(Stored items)
※

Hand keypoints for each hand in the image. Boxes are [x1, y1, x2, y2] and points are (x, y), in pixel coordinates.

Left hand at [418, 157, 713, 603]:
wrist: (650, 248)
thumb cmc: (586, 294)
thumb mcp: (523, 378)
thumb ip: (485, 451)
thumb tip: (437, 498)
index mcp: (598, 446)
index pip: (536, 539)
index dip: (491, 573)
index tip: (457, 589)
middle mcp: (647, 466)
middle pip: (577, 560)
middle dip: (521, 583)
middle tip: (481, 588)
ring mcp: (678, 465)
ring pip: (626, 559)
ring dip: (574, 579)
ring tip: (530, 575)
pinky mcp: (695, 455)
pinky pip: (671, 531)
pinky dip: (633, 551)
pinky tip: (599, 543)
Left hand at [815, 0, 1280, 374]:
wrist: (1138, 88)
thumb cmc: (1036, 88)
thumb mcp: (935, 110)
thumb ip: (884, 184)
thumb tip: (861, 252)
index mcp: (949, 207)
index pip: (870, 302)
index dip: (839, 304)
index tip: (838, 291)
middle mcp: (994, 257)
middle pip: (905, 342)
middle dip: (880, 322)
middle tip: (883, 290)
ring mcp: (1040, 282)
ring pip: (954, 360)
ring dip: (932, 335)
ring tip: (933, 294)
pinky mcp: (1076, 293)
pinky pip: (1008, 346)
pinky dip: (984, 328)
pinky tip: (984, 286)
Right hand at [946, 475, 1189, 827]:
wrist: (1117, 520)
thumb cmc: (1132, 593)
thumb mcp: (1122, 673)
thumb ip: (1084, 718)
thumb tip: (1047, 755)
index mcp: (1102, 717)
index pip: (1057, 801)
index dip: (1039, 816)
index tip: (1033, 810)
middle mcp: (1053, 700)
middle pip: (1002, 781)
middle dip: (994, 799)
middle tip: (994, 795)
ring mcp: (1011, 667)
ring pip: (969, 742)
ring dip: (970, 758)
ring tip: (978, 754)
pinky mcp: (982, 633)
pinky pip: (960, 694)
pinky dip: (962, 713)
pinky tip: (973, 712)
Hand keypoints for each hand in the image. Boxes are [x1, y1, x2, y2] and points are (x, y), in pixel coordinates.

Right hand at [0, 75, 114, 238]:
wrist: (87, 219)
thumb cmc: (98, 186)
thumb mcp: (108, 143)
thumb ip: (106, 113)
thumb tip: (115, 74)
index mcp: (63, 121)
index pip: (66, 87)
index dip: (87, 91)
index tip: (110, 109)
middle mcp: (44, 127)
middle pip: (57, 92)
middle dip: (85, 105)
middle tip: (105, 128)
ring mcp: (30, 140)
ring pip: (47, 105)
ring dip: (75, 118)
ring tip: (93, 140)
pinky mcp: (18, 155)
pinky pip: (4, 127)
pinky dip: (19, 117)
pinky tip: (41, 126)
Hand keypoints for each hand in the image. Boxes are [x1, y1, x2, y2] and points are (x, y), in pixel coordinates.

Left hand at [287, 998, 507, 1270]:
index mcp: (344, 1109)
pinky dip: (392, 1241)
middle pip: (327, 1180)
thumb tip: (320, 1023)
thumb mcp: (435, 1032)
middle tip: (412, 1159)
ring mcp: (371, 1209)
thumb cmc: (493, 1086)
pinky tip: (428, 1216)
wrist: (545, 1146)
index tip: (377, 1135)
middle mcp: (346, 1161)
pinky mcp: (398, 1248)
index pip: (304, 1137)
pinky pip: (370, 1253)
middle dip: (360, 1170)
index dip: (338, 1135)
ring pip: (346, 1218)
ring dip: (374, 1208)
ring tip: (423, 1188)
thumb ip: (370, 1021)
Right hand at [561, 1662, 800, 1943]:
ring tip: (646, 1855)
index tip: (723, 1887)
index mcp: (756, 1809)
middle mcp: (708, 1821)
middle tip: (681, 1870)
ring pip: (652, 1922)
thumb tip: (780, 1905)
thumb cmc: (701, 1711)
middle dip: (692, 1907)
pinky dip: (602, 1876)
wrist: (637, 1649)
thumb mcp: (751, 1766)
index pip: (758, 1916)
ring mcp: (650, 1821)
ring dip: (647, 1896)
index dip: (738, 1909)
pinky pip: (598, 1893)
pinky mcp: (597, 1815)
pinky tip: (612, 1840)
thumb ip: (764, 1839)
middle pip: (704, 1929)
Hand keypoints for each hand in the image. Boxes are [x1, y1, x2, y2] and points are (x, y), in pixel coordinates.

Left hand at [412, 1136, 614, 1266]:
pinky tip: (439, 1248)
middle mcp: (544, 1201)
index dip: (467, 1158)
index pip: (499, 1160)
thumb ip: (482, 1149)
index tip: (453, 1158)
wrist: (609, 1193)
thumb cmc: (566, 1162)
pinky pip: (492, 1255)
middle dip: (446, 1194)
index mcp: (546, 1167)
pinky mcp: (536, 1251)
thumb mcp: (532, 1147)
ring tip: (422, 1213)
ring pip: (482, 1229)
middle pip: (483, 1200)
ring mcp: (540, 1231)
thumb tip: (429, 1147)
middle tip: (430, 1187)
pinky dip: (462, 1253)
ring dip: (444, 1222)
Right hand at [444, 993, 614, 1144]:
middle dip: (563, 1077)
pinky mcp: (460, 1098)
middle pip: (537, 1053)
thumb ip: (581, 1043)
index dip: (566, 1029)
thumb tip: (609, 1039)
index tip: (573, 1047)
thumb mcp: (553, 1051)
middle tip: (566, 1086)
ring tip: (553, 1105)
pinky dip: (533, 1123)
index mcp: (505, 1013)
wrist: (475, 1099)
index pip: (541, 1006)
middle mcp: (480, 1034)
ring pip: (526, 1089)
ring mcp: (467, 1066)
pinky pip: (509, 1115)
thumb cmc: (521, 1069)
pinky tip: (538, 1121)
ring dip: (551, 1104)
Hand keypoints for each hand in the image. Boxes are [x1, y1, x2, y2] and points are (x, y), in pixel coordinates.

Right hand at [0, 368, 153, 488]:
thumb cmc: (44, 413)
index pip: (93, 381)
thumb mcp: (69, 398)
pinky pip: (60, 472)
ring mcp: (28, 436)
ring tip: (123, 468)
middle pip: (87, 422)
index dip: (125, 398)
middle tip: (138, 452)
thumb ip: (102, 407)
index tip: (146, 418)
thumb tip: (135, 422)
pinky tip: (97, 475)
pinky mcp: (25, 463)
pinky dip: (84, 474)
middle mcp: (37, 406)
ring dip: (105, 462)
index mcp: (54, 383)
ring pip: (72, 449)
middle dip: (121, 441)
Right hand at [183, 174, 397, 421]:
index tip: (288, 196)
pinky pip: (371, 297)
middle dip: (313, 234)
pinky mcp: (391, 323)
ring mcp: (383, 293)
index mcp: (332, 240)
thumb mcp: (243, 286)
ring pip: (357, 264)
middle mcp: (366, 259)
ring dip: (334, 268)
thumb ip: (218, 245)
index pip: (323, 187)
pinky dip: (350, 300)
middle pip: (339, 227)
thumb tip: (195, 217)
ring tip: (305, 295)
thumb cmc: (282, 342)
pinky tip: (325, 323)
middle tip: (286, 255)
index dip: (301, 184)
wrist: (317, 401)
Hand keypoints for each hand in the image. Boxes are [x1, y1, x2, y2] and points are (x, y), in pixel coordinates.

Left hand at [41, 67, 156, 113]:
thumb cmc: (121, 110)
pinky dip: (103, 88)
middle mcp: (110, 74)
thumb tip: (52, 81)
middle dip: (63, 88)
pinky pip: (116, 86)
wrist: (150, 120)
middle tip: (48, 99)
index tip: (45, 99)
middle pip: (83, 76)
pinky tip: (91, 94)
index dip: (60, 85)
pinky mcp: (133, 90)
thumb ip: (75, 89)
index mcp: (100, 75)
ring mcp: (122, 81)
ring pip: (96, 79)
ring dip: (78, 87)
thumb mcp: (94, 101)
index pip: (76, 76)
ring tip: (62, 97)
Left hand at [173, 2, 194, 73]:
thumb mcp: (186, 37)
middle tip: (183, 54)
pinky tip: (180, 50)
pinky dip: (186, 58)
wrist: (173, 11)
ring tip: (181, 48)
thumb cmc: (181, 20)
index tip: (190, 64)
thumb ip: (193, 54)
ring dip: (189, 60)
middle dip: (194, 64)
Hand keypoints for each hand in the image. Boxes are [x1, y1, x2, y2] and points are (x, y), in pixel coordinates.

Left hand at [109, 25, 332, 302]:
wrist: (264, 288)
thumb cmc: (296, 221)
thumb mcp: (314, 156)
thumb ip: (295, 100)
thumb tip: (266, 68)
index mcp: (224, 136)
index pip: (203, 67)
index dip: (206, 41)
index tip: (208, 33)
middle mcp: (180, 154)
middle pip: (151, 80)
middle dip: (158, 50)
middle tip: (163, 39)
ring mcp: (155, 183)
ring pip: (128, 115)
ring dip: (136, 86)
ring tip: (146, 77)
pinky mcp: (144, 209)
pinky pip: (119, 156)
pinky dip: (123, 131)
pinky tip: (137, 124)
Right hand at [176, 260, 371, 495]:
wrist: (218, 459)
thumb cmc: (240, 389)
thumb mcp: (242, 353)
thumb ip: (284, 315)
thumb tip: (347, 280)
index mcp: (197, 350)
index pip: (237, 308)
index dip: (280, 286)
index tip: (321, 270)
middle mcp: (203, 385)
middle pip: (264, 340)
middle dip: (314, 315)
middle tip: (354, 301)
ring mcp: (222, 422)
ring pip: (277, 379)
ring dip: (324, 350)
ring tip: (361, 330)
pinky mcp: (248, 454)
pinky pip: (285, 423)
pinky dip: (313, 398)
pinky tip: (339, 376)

※

_REQUIREMENT_.
Each line of the entries holding the string "Left" should be found and copied.

_THE ANSWER_.
Left hand at [418, 157, 713, 603]:
Left hand at [815, 0, 1280, 374]:
Left hand at [287, 998, 507, 1270]:
Left hand at [412, 1136, 614, 1266]:
Left hand at [41, 67, 156, 113]:
Left hand at [173, 2, 194, 73]:
Left hand at [109, 25, 332, 302]:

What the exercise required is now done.